Losses in resource plays such as shales have hurt Upstream Americas' profitability, Shell said in a statement on its 2014 Management Day in London. Shell is cutting spending in 2014 by 20 percent from 2013 levels and redirecting onshore investment in Upstream Americas to the lowest-cost gas acreage with the best integration potential and to exploration in liquids-rich shales. Shell expects profitable growth to continue in deepwater and heavy oil.
“Shell has a strong asset base and industry leadership in many of its growth themes,” van Beurden said. “While this position of strength gives confidence for the future, it is also clear that we need to get a tighter grip on performance management in Shell. I am determined that, by focusing sharply on our three key priorities – better financial performance, in particular in our Upstream Americas and Downstream businesses, enhanced capital efficiency, and continuing strong project delivery, we will continue to grow our cash flow and improve our returns.”
He also said Shell is determined to deliver a better performance of its asset portfolio this year.
"With sharper accountability in the company, this approach will target growth investment more effectively, focus on areas of the business where performance improvement is most required, and drive asset sales from non-strategic positions,” van Beurden said.
Shell plans to improve growth in upstream businesses that are delivering high returns and strong cash flow. About $35 billion in investments are planned for 2014.
In the short term, Shell expects cash flow from deepwater projects. In the long term, the company plans to identify and develop opportunities in Iraq, Kazakhstan and Nigeria, the latter where thieves have been siphoning off $3 billion to $8 billion in oil a year and damaging pipelines, according to a report by Chatham House.

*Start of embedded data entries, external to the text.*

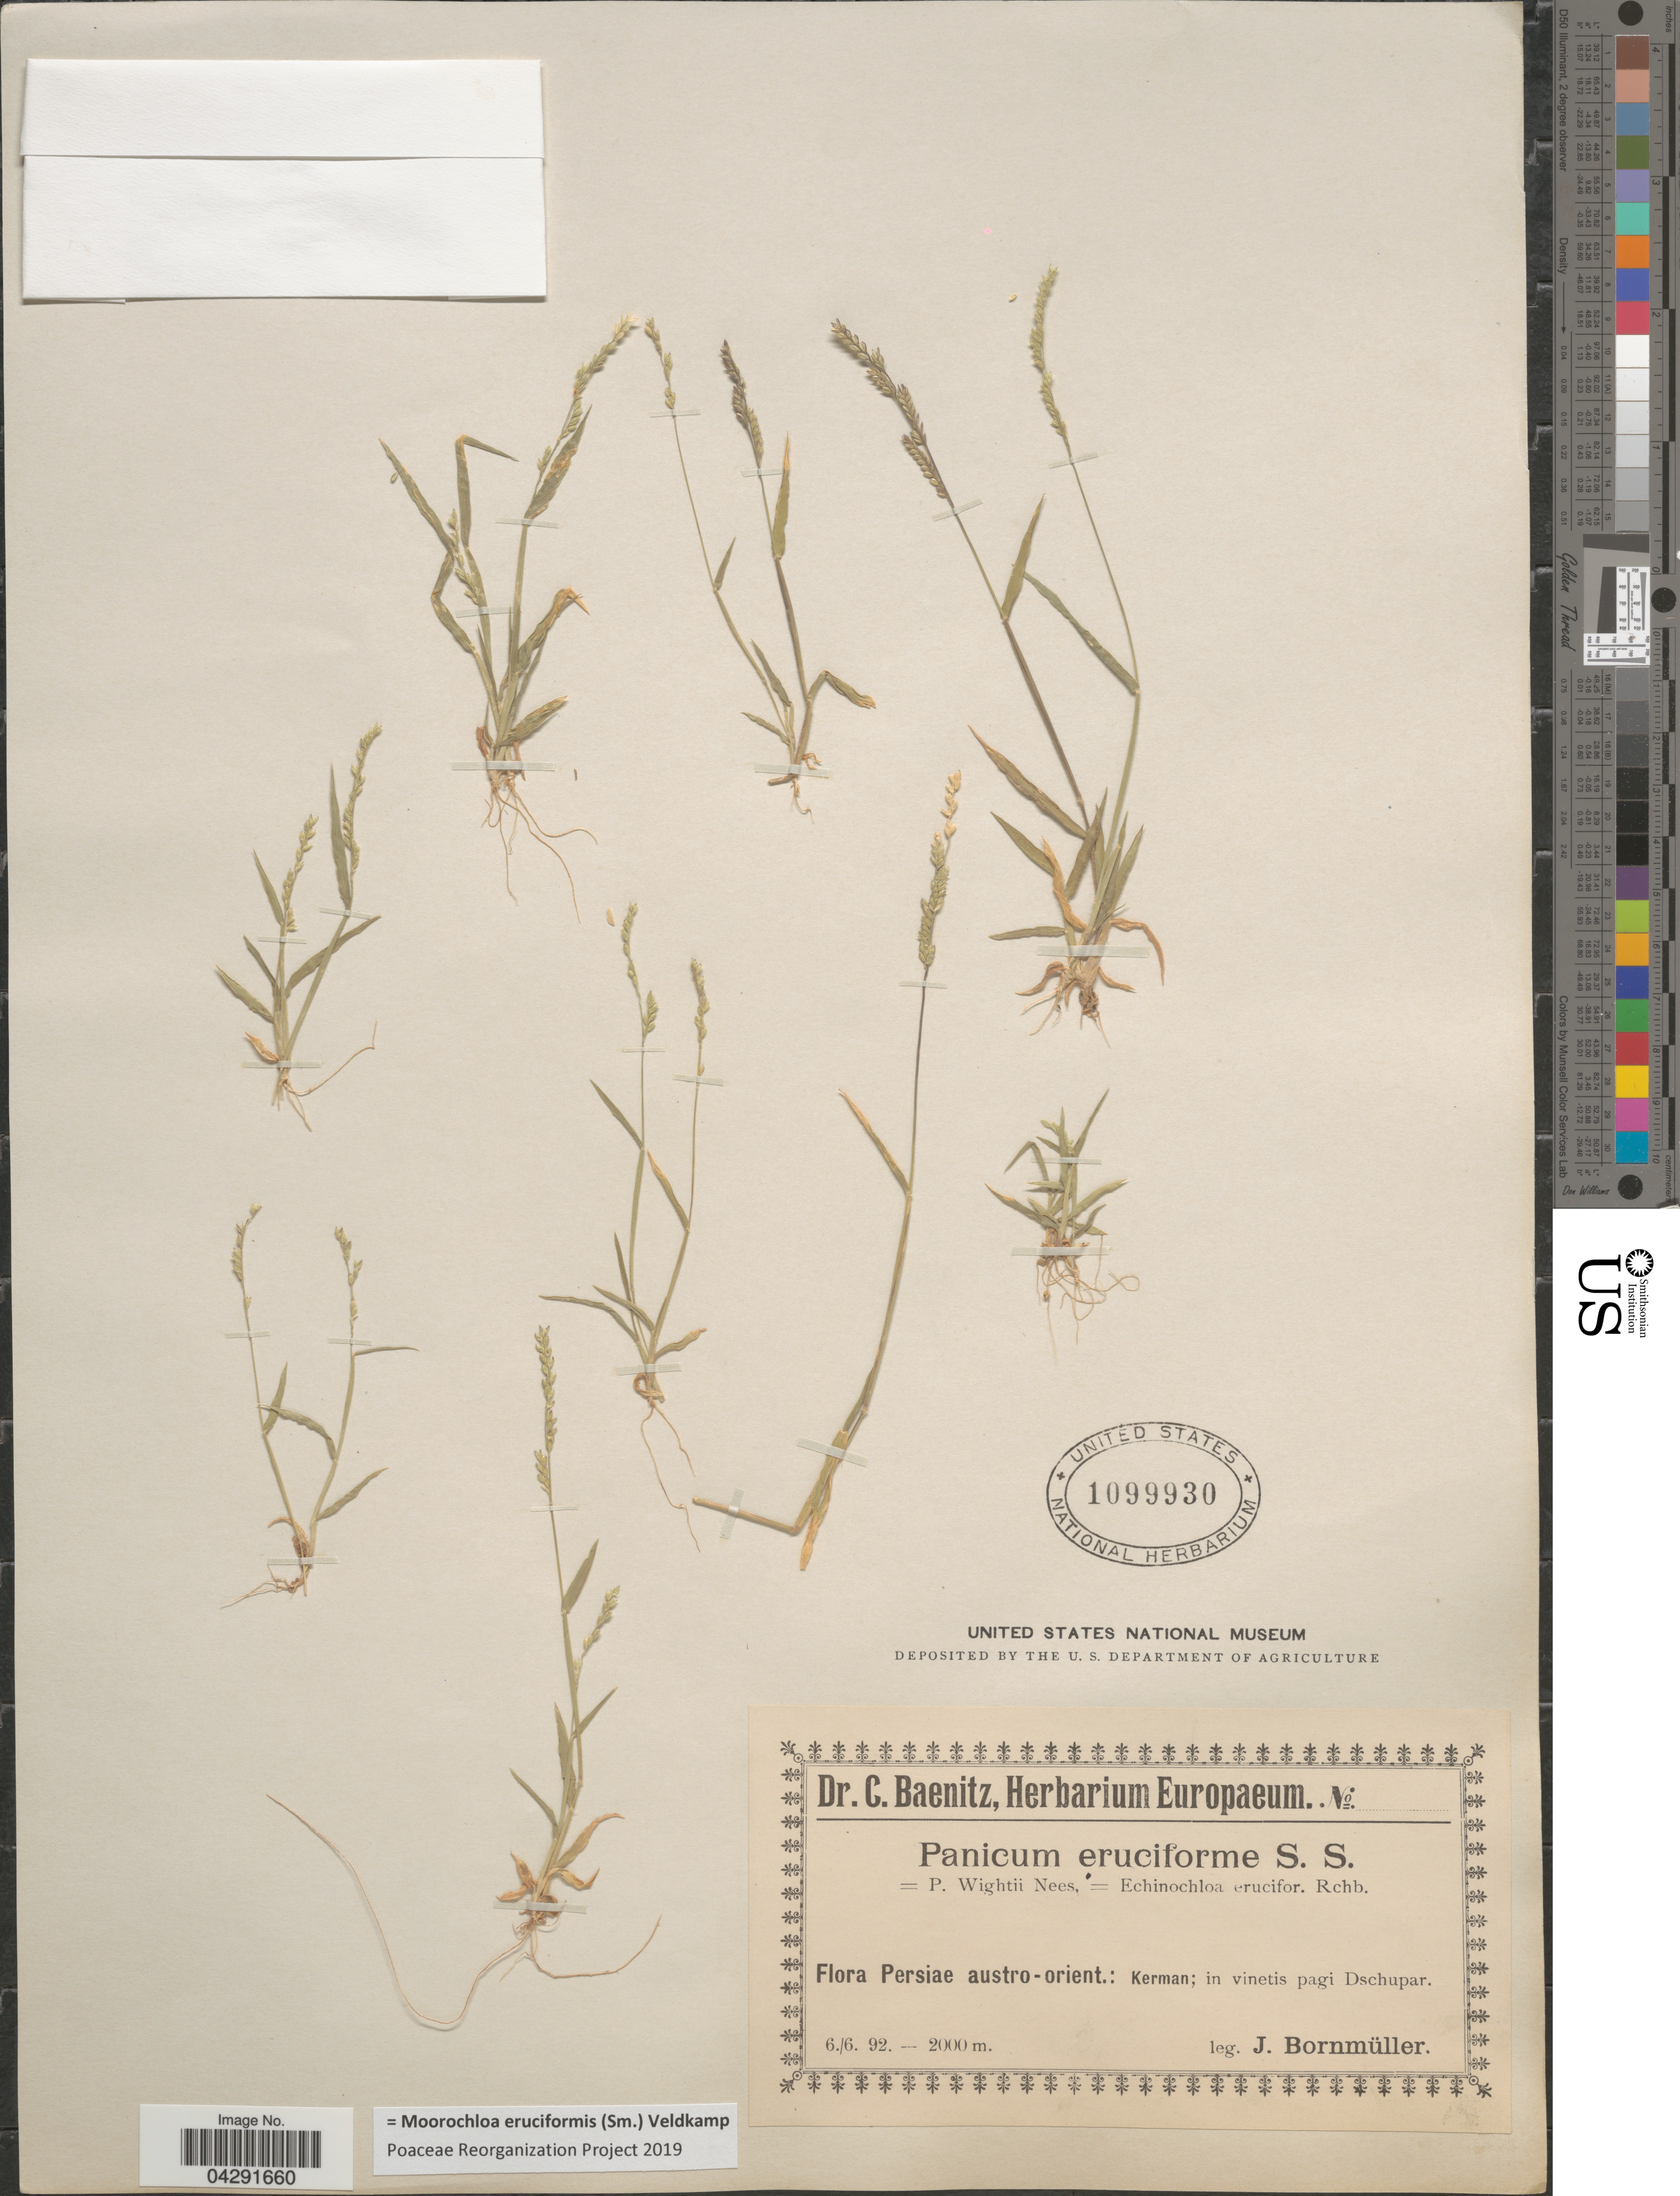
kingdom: Plantae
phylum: Tracheophyta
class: Liliopsida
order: Poales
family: Poaceae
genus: Moorochloa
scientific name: Moorochloa eruciformis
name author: (Sm.) Veldkamp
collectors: J. Bornmüller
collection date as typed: Transcribed d/m/y: 6/6/92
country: Iran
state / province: Kerman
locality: Persiae austro-orient.: Kerman; in vinetis pagi Dschupar.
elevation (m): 2000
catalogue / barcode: US 1099930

"We are taking stock of our investment opportunities and operating positions,” van Beurden said. “Are our assets attractive economically, and are they resilient to industry cycles? Are our plans credible, are they competitive and are they affordable? This approach is driving hard choices on today's asset base, new opportunities, and disposals plans, where we have recently announced exits from Australia and Italy downstream, Wheatstone LNG in Australia, and U.S. gas-to-liquids."
So far this year, Shell has sold $4.5 billion in assets as part of its 2014-2015 $15 billion asset-shedding program.